Huit chaînes de pharmacies proposent une réduction draconienne du nombre de points de vente

Dans le cadre de la consultation écrite sur les mesures législatives antitabac qu’a menée le ministre Rochon, huit chaînes de pharmacies du Québec avaient déposé, en janvier 1996, un mémoire dont la première recommandation était la création « dans les plus brefs délais d’une Régie du tabac pour contrôler la vente et la distribution des produits du tabac au Québec ».

Ce mémoire suggère d’utiliser les quelque 300 succursales de la Société des alcools pour la vente exclusive des produits du tabac. « La diminution draconienne du nombre de points de vente devrait, selon toute logique, avoir des effets bénéfiques sur la lutte au tabagisme », fait-on valoir.

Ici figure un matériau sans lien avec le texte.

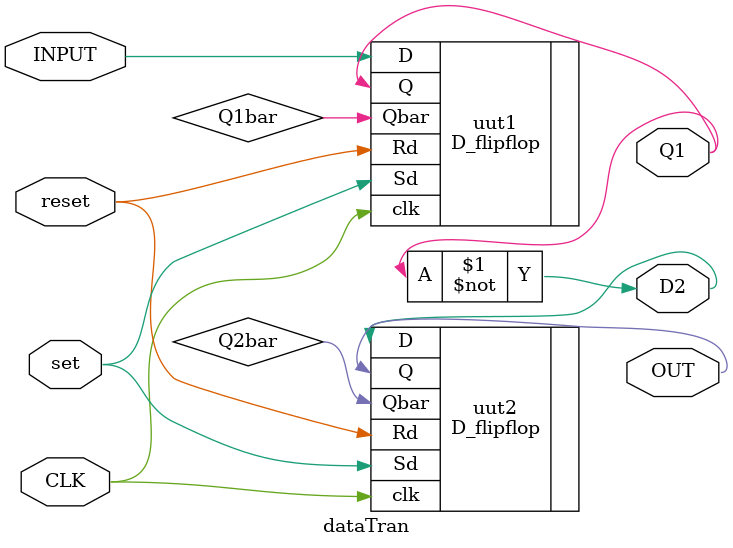
<source format=v>
`timescale 1ns / 1ps
module dataTran(
	INPUT,CLK,OUT,reset,set,Q1,D2
    );

output OUT,Q1,D2;
input CLK,reset,set,INPUT;

not #12
	un(D2,Q1);

D_flipflop
	 uut1 (
			.Qbar(Q1bar), 
			.Q(Q1), 
			.clk(CLK), 
			.D(INPUT), 
			.Rd(reset), 
			.Sd(set)   
		),
	 uut2 (
			.Qbar(Q2bar), 
			.Q(OUT), 
			.clk(CLK), 
			.D(D2), 
			.Rd(reset), 
			.Sd(set)
		);
endmodule

</source>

Ce groupe de bannières, totalisant 764 établissements dont les PJC Jean Coutu, Uniprix et Pharmaprix, ne veut rien savoir d’une interdiction de vendre le tabac qui ne s’appliquerait qu’aux pharmacies. « En visant les pharmacies, on ne toucherait qu’une proportion minime des points de vente où l’ont peut se procurer des cigarettes », peut-on lire en gras dans son mémoire.

Ces commerçants préconisent un audacieux virage dans la mise en marché du tabac : « La cigarette est un produit facile à se procurer et les fumeurs peuvent s’approvisionner à des dizaines de milliers de points de vente (…) Une solution efficace au tabagisme passe par une réduction substantielle de l’accessibilité au produit. »

En alternative au réseau de la Société des alcools, le groupe a même proposé au gouvernement de confier aux pharmaciens la distribution exclusive des produits du tabac. « Les pharmaciens sont en effet les spécialistes de la vente de produits qui créent une accoutumance, de médicaments et de drogues. À bien des égards, les caractéristiques de la cigarette correspondent à plusieurs des produits en officine pharmaceutique », explique-t-on.

En marge de sa comparution devant le Comité de discipline, le 18 décembre 1995, Jean Coutu avait d’ailleurs dévoilé à des journalistes l’orientation principale des recommandations appuyées par ces pharmaciens propriétaires. « Et ma solution, celle que je vais proposer au gouvernement, c’est d’en faire un produit contrôlé, régi par une régie des tabacs et vendu, non pas par n’importe qui, vendu par des gens qui n’ont pas d’autres choses à vendre que du tabac », avait-il déclaré au réseau TQS.

La présidente de l’Ordre des pharmaciens du Québec, Janine Matte, n’a pas lu ni reçu le mémoire des huit bannières. Elle considère toutefois farfelue l’idée de confier le monopole du commerce du tabac aux pharmaciens, ce qui les placerait dans « une situation chaotique, contraire aux tendances canadiennes et mondiales de sortir les cigarettes des pharmacies ».